(Beginning of QUOTED PASSAGE)

Our conclusions were supported by outcomes from continuously cumulating meta-analyses (CCMA; Braver et al. 2014) across the two experiments. CCMA results for cued recall performance are reported in Table 3. Replicating prior research (e.g., Tauber and Witherby 2019; Witherby and Tauber 2017), participants who made JOLs outperformed those who did not make JOLs (pooled gs = 0.74). Comparing effect sizes in Table 2, the JOL reactivity effect was larger with undergraduate students (in Experiment 2) compared to the online sample (in Experiment 1), and the Q statistic indicated significant heterogeneity between the two experiments. This difference in reactivity across experiences may be because the Experiment 1 sample consisted of some older adults, whose memory can be less influenced by making JOLs, at least for related word pairs (Tauber and Witherby 2019).
One important caveat worth mentioning is regarding our JOL reactivity outcomes. In the JOL groups, participants were presented with the JOL prompt halfway through the presentation of each word pair (i.e., after 4 s). However, if participants did not make a JOL during this time, they received an error message and were required to enter their judgment (while the pair remained on screen) before proceeding. Unfortunately, we did not collect data on how often participants failed to enter their JOLs within the allotted time (i.e., how often error messages were presented, and how long participants took to make their JOLs in such cases). Thus, the longer encoding time for the JOL groups is a potential confound of our procedure. Note that similar patterns of JOL reactivity (i.e., positive reactivity for related word pairs) have been found when using similar materials and procedures, except that the encoding time for the JOL and no-JOL groups is kept consistent (e.g., Tauber and Witherby 2019). Nevertheless, our procedure limits us from making causal claims about the impact of JOLs on cued-recall performance.
Another CCMA revealed that participants who made JOLs outperformed those who studied pairs and were presented with a fixation point halfway through the presentation (pooled gs = 0.78). That is, contrary to the idea that attentional reorienting during encoding contributes to positive reactivity, JOLs were still more effective than a manipulation that reoriented participants in another way (i.e., via a fixation point). However, one important limitation is that we did not include a direct measure of participants’ attention. Making JOLs may re-orient participants’ attention in a way that was not mimicked by the presence of a fixation point halfway through encoding, or they may enhance global attention to judged items (Shi et al. 2022). Thus, future JOL reactivity research should include measures of attention during encoding, such as mind-wandering probes (Shi et al. 2022) or eye-tracking (Carbajal et al. 2018), to better estimate the potential role of enhanced attention and/or specific types of processing invoked by making JOLs.

(End of QUOTED PASSAGE)
(Beginning of DATASET ENTRIES)

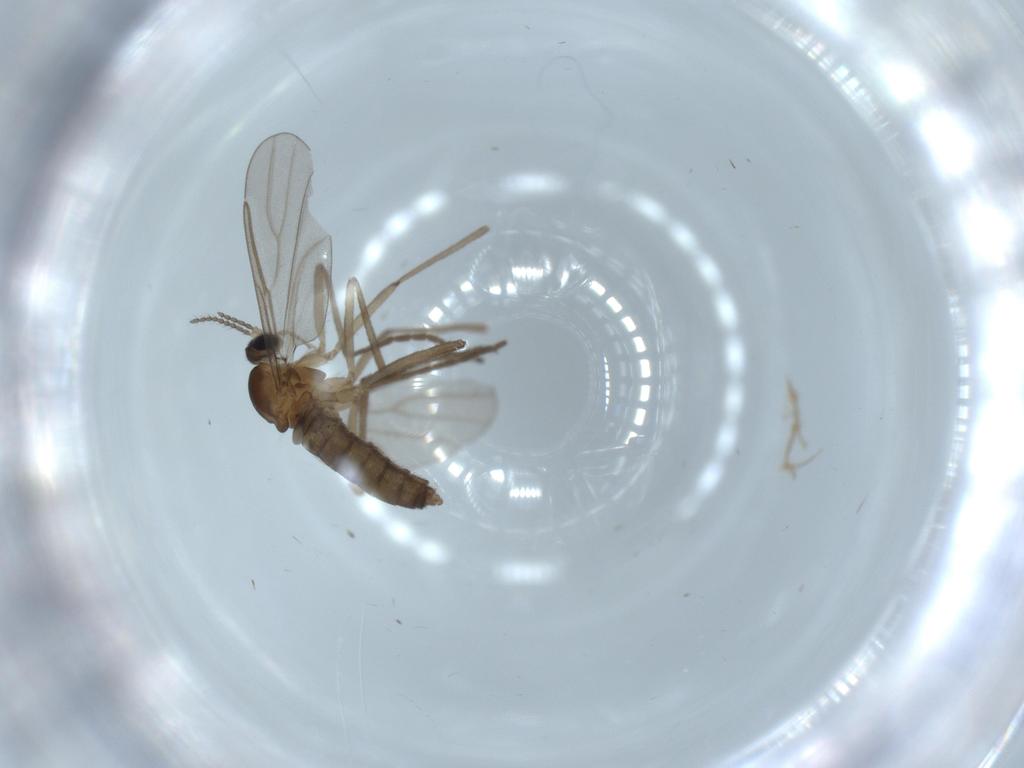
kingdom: Animalia
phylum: Arthropoda
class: Insecta
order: Diptera
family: Cecidomyiidae
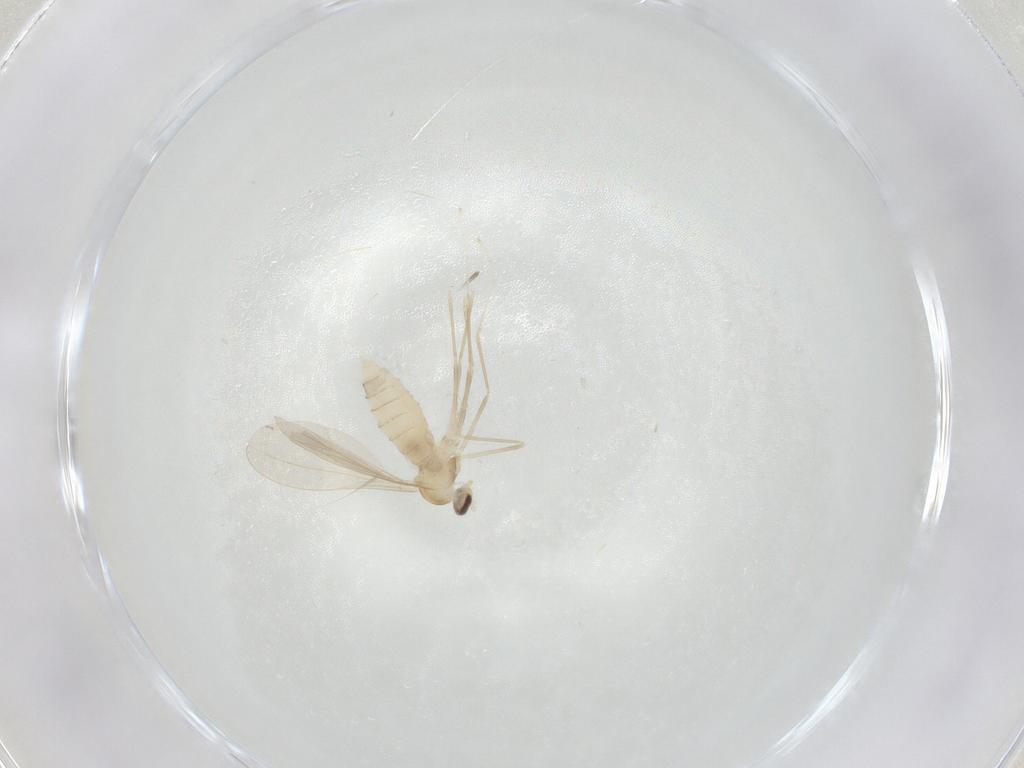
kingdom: Animalia
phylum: Arthropoda
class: Insecta
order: Diptera
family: Cecidomyiidae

(End of DATASET ENTRIES)

■ ACTION ITEM ■
Condense the paragraph of the JOL reactivity passage that begins "One important caveat" into a short bulleted list that keeps its main facts.

■ REPLY ■
- In the JOL groups, the JOL prompt appeared halfway through each word pair's presentation (after 4 s).
- Participants who did not make a JOL in that time got an error message. They had to enter their judgment, with the pair still on screen, before going on.
- No data were collected on how often this happened or how long those judgments took.
- The JOL groups' longer encoding time is therefore a potential confound.
- Similar positive reactivity for related word pairs has been found when encoding time is equal for JOL and no-JOL groups (e.g., Tauber and Witherby 2019).
- Even so, the procedure rules out causal claims about how JOLs affect cued-recall performance.